Forum Moderators: Robert Charlton & goodroi

Message Too Old, No Replies

Wordpress blog search pages indexed in Google

deathbytabasco

6:51 am on Feb 23, 2008 (gmt 0)

I have noticed for some of my Wordpress blogs that I have loads of pages indexed in Google like the following:

www.example.com/?s=keyword&submit=Search .

Often the keywords in question are just random words that can be found in the text of the site or even misspelled words. Could this be a competitor somehow trying to get my sites in trouble? The fact that the words are often so obscure would lead me to believe this. There seems to be no links pointing to these strange search strings. I don't understand how they got into the index.

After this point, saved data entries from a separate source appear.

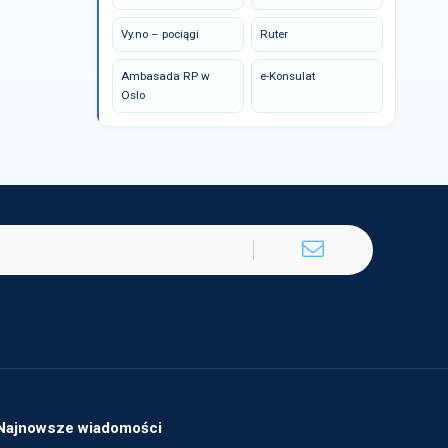
Vy.no – pociągi
Ruter
Ambasada RP w
e-Konsulat
Oslo
Najnowsze wiadomości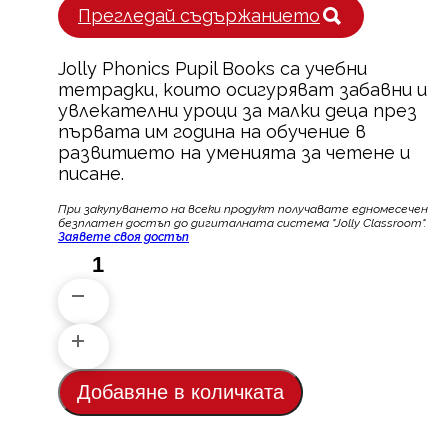
Прегледай съдържанието
Jolly Phonics Pupil Books са учебни
тетрадки, които осигуряват забавни и
увлекателни уроци за малки деца през
първата им година на обучение в
развитието на уменията за четене и
писане.
При закупуването на всеки продукт пoлучавате едномесечен
безплатен достъп до дигиталната система "Jolly Classroom".
Заявете своя достъп
количество
за
Учебна
тетрадка
2
Добавяне в количката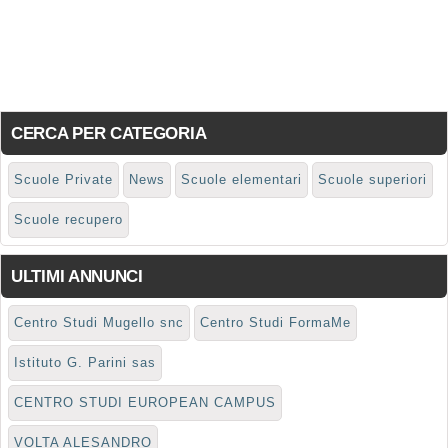
CERCA PER CATEGORIA
Scuole Private
News
Scuole elementari
Scuole superiori
Scuole recupero
ULTIMI ANNUNCI
Centro Studi Mugello snc
Centro Studi FormaMe
Istituto G. Parini sas
CENTRO STUDI EUROPEAN CAMPUS
VOLTA ALESANDRO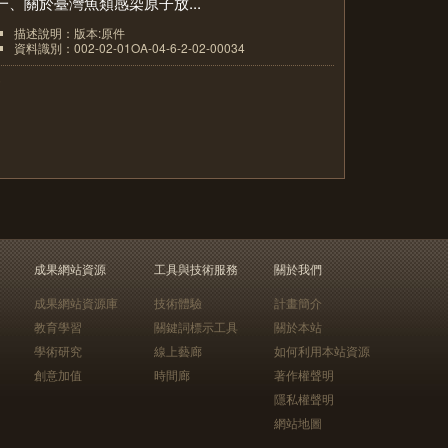
一、關於臺灣魚類感染原子放...
描述說明：版本:原件
資料識別：002-02-01OA-04-6-2-02-00034
5
成果網站資源
工具與技術服務
關於我們
成果網站資源庫
技術體驗
計畫簡介
教育學習
關鍵詞標示工具
關於本站
學術研究
線上藝廊
如何利用本站資源
創意加值
時間廊
著作權聲明
隱私權聲明
網站地圖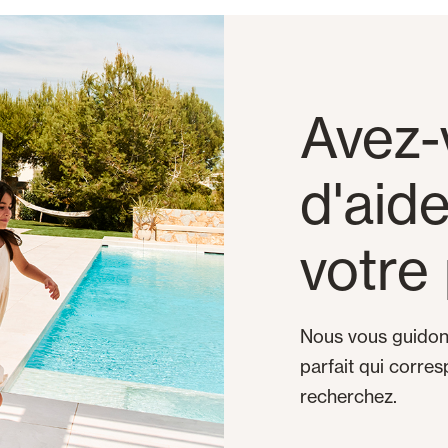
Avez-
d'aid
votre 
Nous vous guidons
parfait qui corre
recherchez.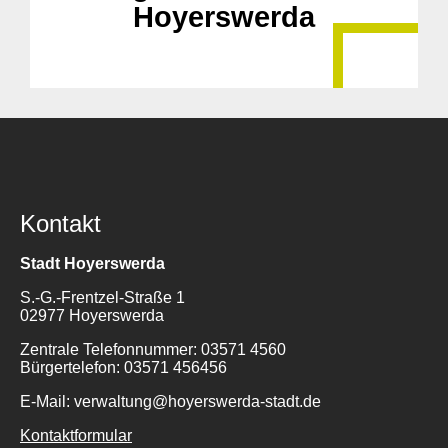
Hoyerswerda
Kontakt
Stadt Hoyerswerda
S.-G.-Frentzel-Straße 1
02977 Hoyerswerda
Zentrale Telefonnummer: 03571 4560
Bürgertelefon: 03571 456456
E-Mail: verwaltung@hoyerswerda-stadt.de
Kontaktformular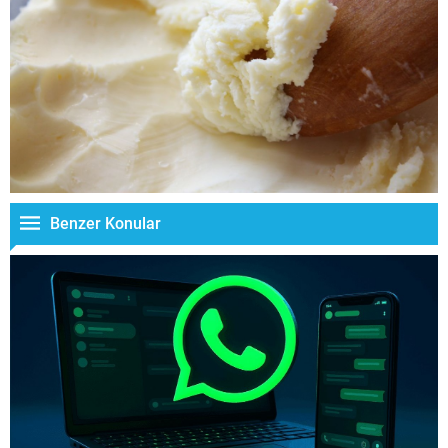
Benzer Konular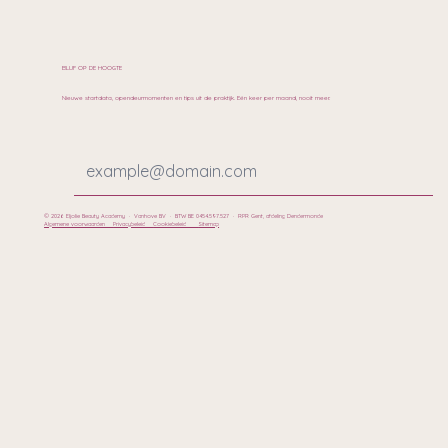
BLIJF OP DE HOOGTE
Nieuwe startdata, opendeurmomenten en tips uit de praktijk. Eén keer per maand, nooit meer.
© 2026 Eljolie Beauty Academy · Vanhove BV · BTW BE 0454.597.527 · RPR Gent, afdeling Dendermonde
Algemene voorwaarden
Privacybeleid
Cookiebeleid
Sitemap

[edited by: Robert_Charlton at 8:12 am (utc) on Feb. 23, 2008]
[edit reason] Used example.com. It can never be owned. [/edit]

tedster

3:12 pm on Feb 23, 2008 (gmt 0)

Here's a similar discussion, started back in October but still active:

Google indexing large volumes of (unlinked?) dynamic pages [webmasterworld.com]

That thread pretty much looks at these two possibilities:

- Someone linking to these pages for whatever reason
- Inexplicable spidering behaviour by Google.
Receptional_Andy

I've seen some examples of this behavior too, although not in large volumes. It certainly can be a competitor, but now I'm beginning to lean toward experimental spidering behavior from Google. Could also be some malicious automated behavior from an unknown person, a competitor or just an experimenter.

Have you considered blocking the search results pages with robots.txt? At some point it doesn't matter HOW googlebot is getting these urls. If they resolve, then they can cause problems, so fixing the issue become the priority.

FromRocky

4:11 pm on Feb 23, 2008 (gmt 0)

This will give you more trouble if the indexed pages do not have any or minimal content but AdSense ads. Use robots.txt to block them as soon as possible if this is the case.

tedster

4:15 pm on Feb 23, 2008 (gmt 0)

Also, welcome to the forums, Mr. Tabasco.

We've got a section here called Hot Topics area [webmasterworld.com], which is always pinned to the top of this forum's index page. In there is a post about WordPress that you may also find helpful:

WordPress And Google: Avoiding Duplicate Content Issues [webmasterworld.com]

deathbytabasco

9:42 pm on Feb 23, 2008 (gmt 0)

Thanks for that Tedster, yes I seem to have the same problem mentioned in that thread.

Damn you try and make your site user friendly with a search box and it comes back to bite you!

Regarding getting the pages removed and stopping any future pages of this nature finding their way into Google. Would

Disallow: /?s=*

be the correct line to add to robots.txt? And how long would I be looking at for those pages to disappear?